From the cover to the handcuffs:
13 months.
The third is Michael Saylor.
On January 30, 2025, Forbes featured him on its cover with the headline "The Bitcoin Alchemist." Shortly after Bitcoin broke the $100,000 mark, Saylor's net worth surged from $1.9 billion the previous year to $9.4 billion, nearly a fivefold increase. His company, MicroStrategy, saw its stock price rise by 700% in a year and was recently included in the Nasdaq 100 index.
The Forbes article recorded a detail:
On New Year's Eve, Saylor hosted a 500-person party at his Miami estate. Dancers waved orange Bitcoin orbs, and a 154-foot yacht named Usher was moored outside, responsible for bringing in institutional investors and crypto industry bigwigs.
At that time, Saylor said something to Forbes:
"We put a crypto reactor in the middle of the company, sucking in capital and spinning it. Volatility drives everything." This statement is certainly sincere. Saylor's alchemy, to put it bluntly, boils down to one thing: issuing bonds to buy cryptocurrencies.
When Forbes published the cover story, Bitcoin was worth $104,000. One year and six days later, it's worth $63,000. (Decline:)
40%.
Saylor said on the earnings call that Strategy has built a "digital fortress".
The last crypto mogul to call his company "Fortress" was SBF. That was in June 2022, and five months later FTX went bankrupt.
The cover is both a praise and a curse.
There's an old concept on Wall Street called the "magazine cover index":
When a trend makes it to the cover of a mainstream magazine, that trend has often come to an end.
The logic is simple. Forbes editors aren't prophets; like any retail investor, they only notice a story when it's at its most sensational.
The moment when a magazine feels that "someone in a certain industry deserves to be on the cover" is precisely the moment when market frenzy reaches its peak.
The cover is not the cause of the curse; the cover is a symptom of the bubble.
However, there is a brief exception to this pattern.
Last March, Justin Sun appeared on the cover of Forbes with the headline "Crypto Billionaire Who Made $400 Million for the Trump Family".
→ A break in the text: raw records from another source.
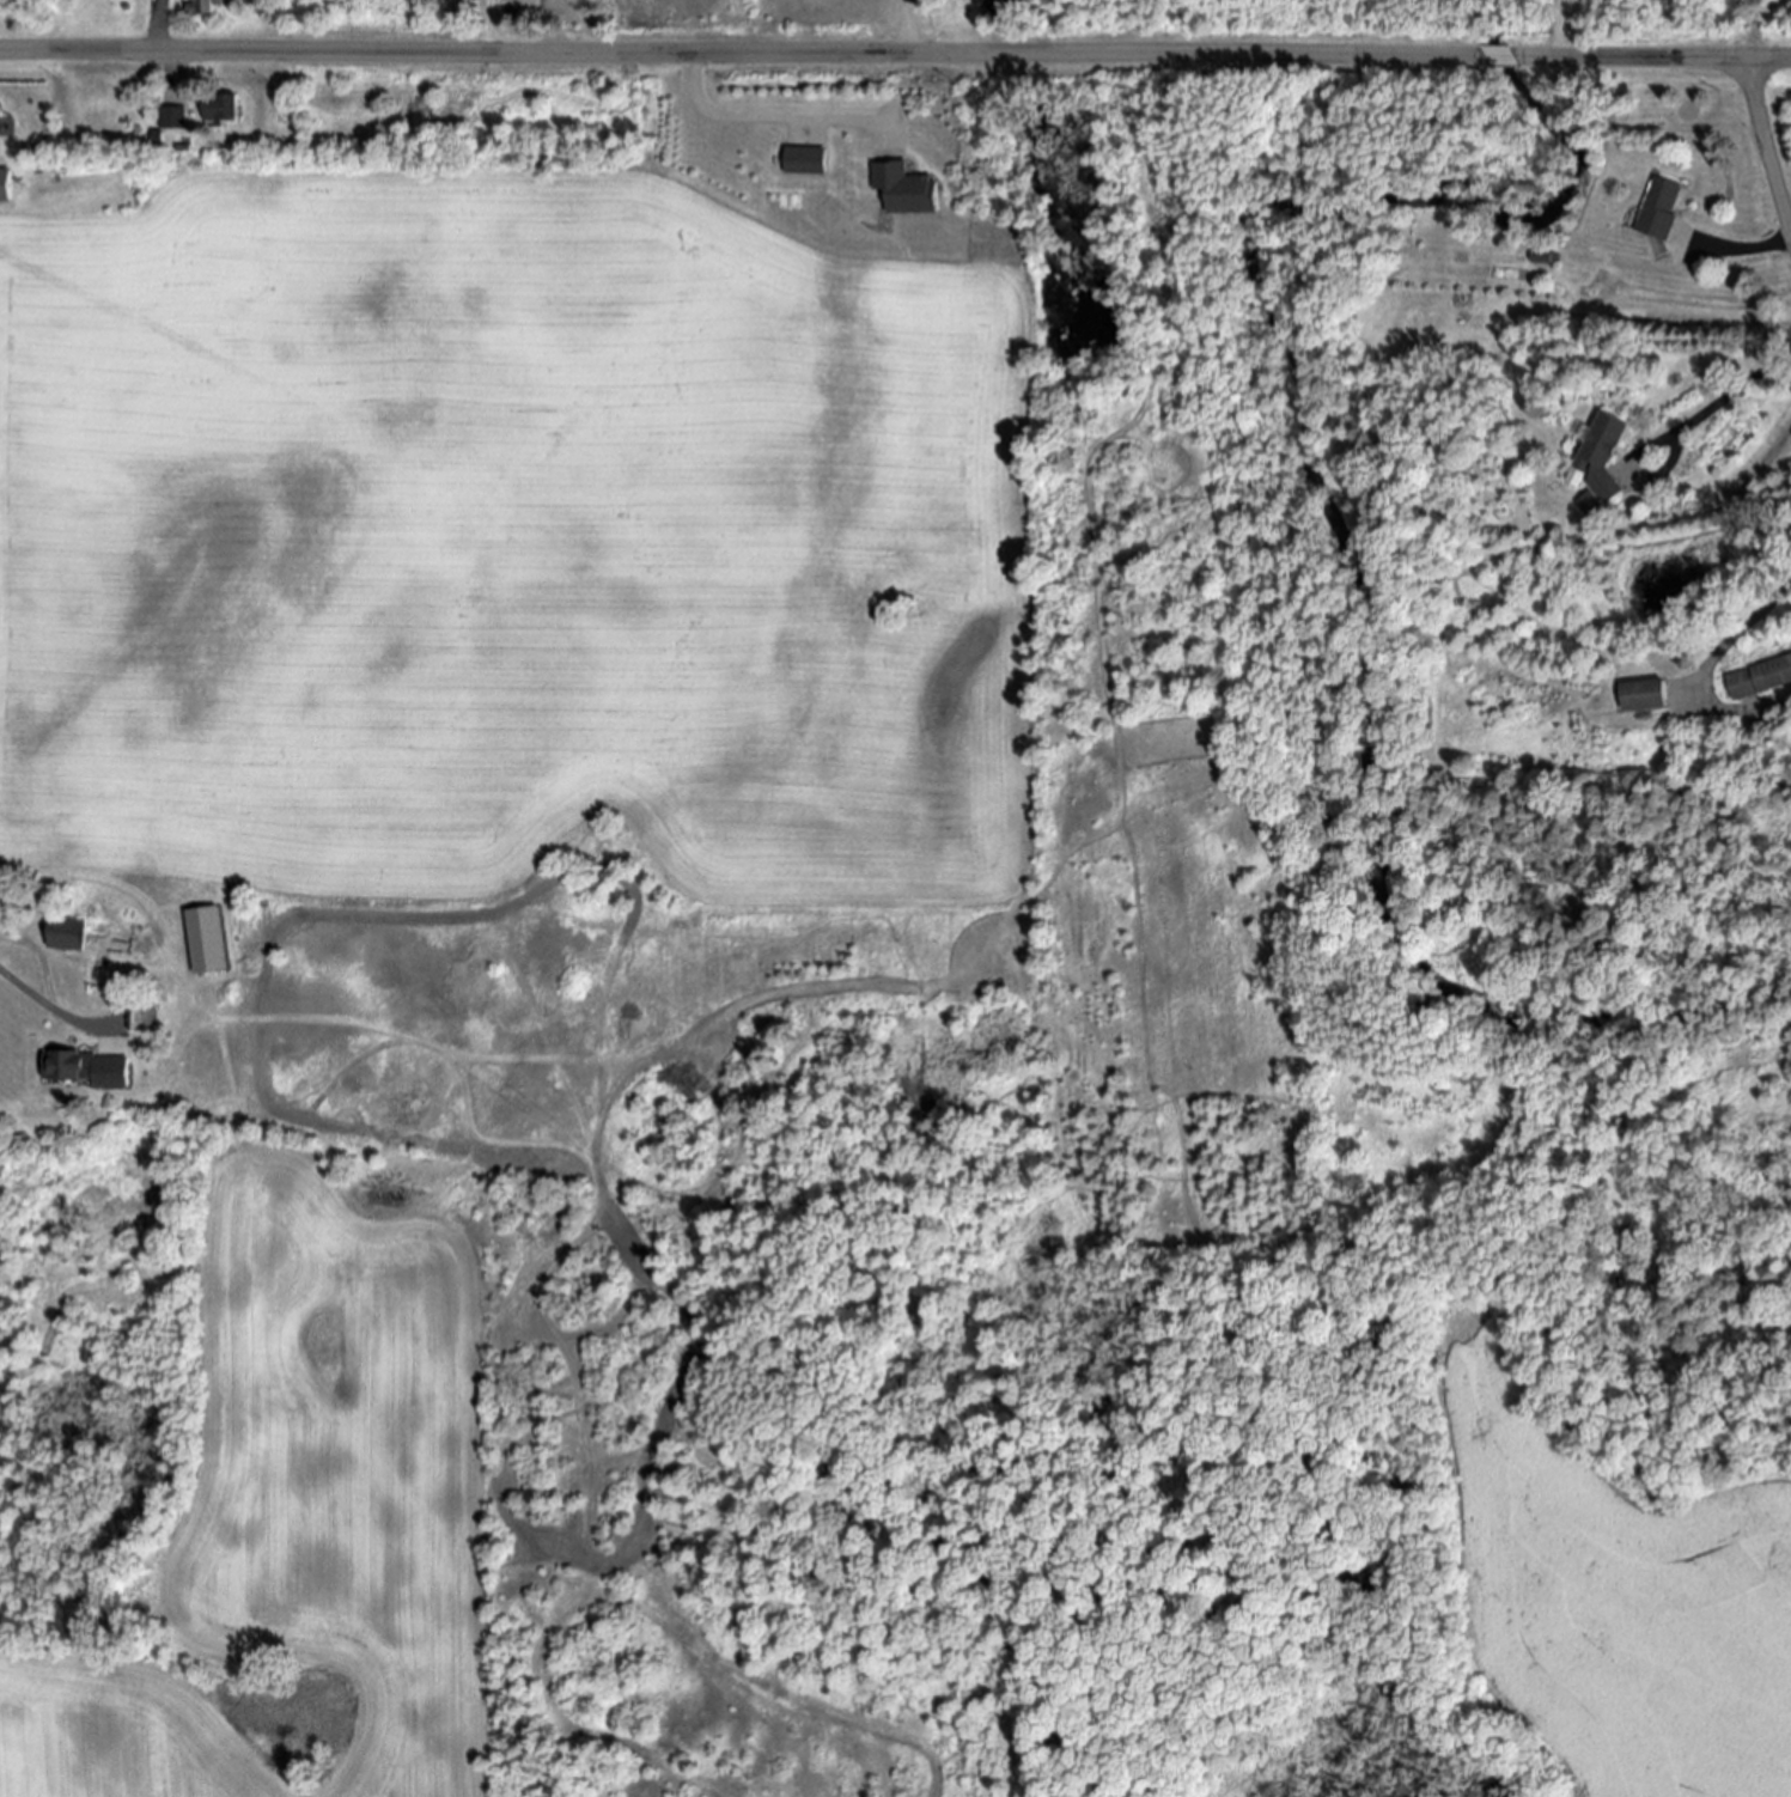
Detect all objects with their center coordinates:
building: (209, 6)
road: (488, 26)
road: (924, 26)
road: (1562, 29)
road: (895, 52)
building: (217, 108)
building: (171, 119)
road: (756, 120)
building: (155, 137)
road: (1764, 154)
building: (802, 161)
building: (4, 184)
building: (903, 190)
building: (1656, 210)
road: (1747, 245)
road: (1721, 401)
building: (1595, 467)
road: (1735, 632)
building: (1760, 677)
building: (1645, 694)
building: (65, 933)
building: (206, 940)
road: (50, 1008)
building: (142, 1016)
building: (90, 1069)

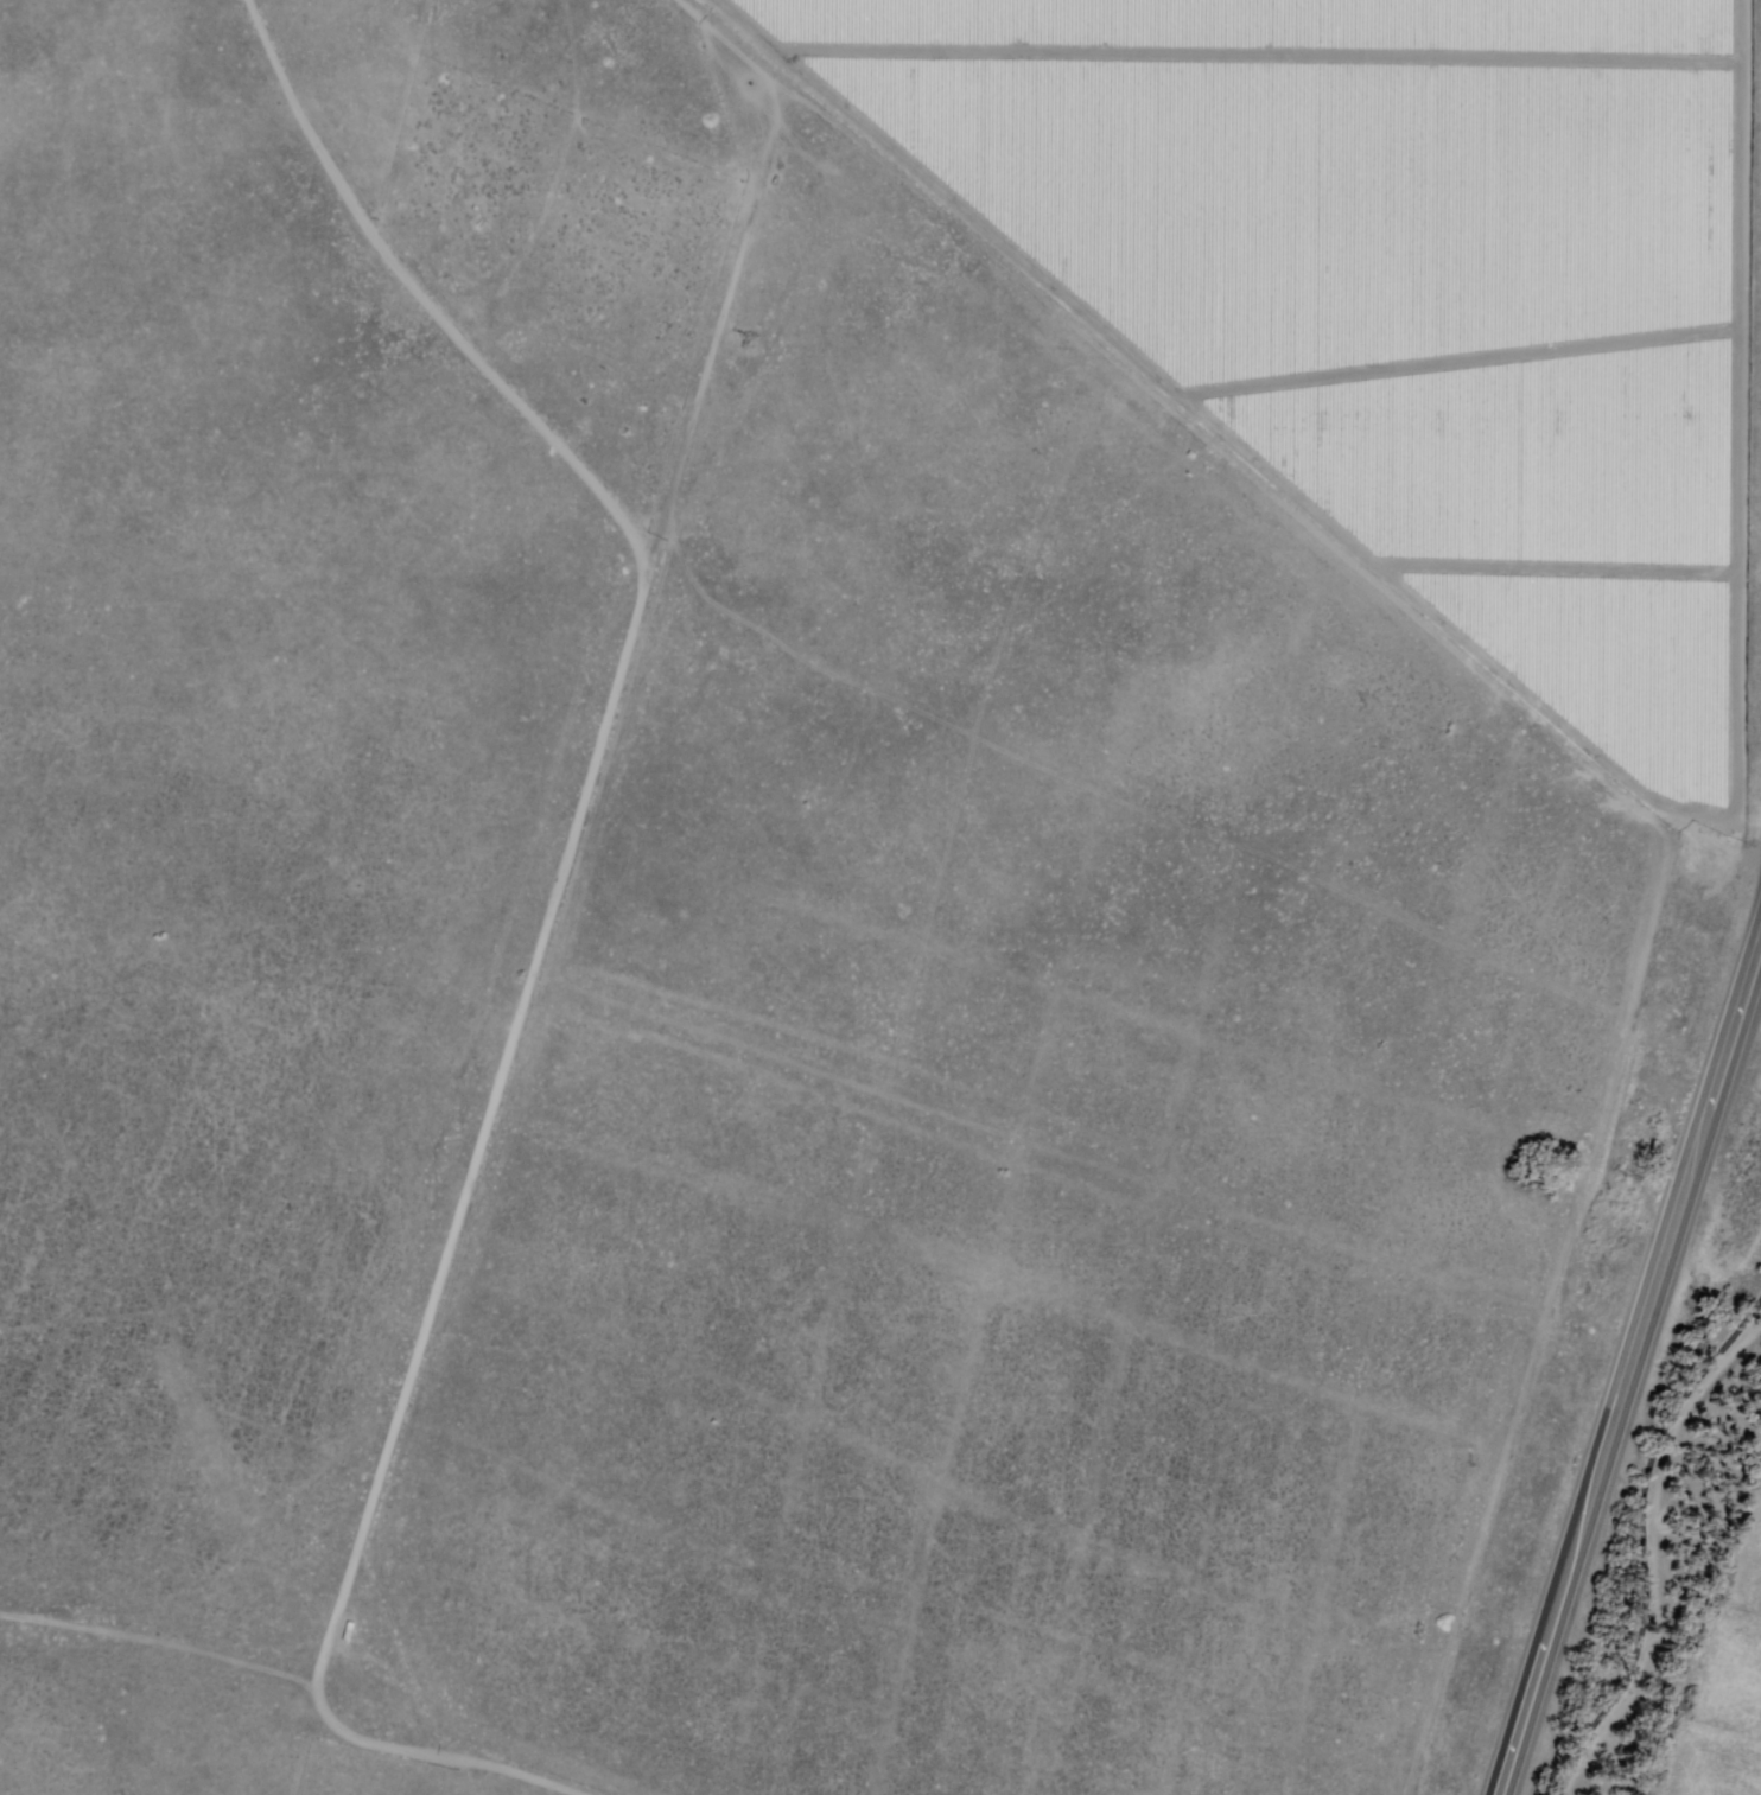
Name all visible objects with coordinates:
crop: (875, 19)
crop: (1351, 22)
crop: (929, 111)
crop: (1363, 223)
crop: (1524, 548)
road: (493, 1073)
road: (1626, 1362)
road: (1642, 1532)
road: (301, 1689)

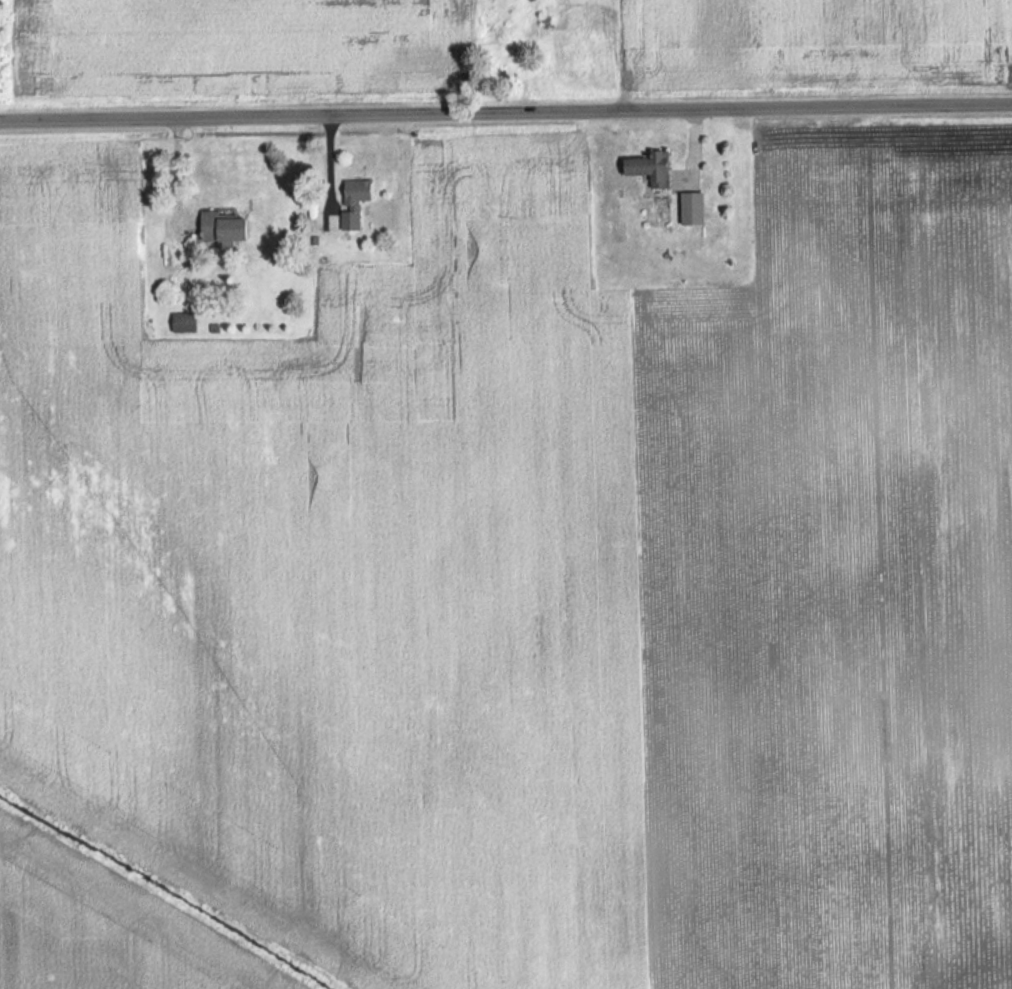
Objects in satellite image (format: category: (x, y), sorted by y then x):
road: (505, 111)
building: (642, 168)
road: (177, 170)
building: (357, 191)
building: (685, 208)
building: (227, 230)
building: (184, 322)

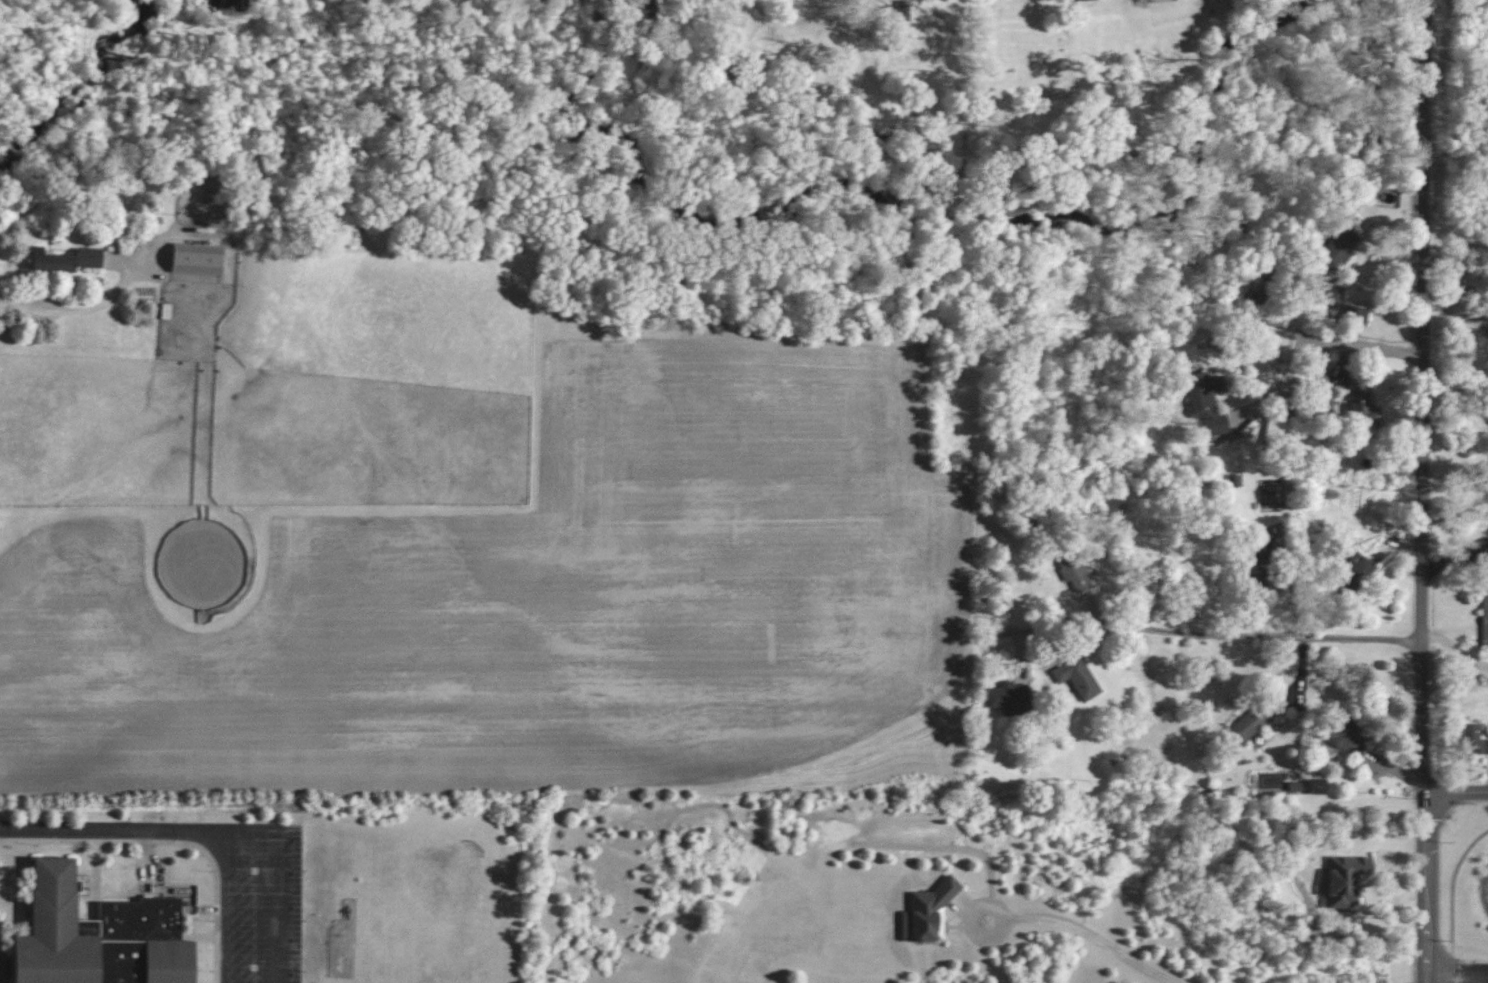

When the cover was released, Bitcoin was at $87,000. Instead of crashing, it rose all the way to $126,000 in October, a new all-time high.

The curse failed?
Not entirely. When Justin Sun appeared on the cover, it was only two months after Saylor's. One cover a month, one cover a month, the sheer number of crypto figures appearing on the covers of mainstream magazines is a signal in itself, indicating that the narrative of the entire industry has become so heated that even Forbes editors felt one issue wasn't enough.
When these covers start appearing in droves, in hindsight, there might be a list of symptoms indicating the peak of a bull market:
If Forbes is on the cover, taxi drivers are talking about crypto, and relatives are asking how you opened an account... if two out of these three signals appear, it's time to rethink your position.
Therefore, the real question isn't "Are Forbes covers accurate?", but rather:
When everyone around you is telling the same story, when the story is so good that even people who don't trade crypto have heard it, when mainstream media starts to glorify figures in an industry...
Are you someone who's still buying, or someone who's already selling?
The bull market didn't end in panic. It ended on the cover.
The big names on the cover can be changed, but I always end up paying the price for the long bear market.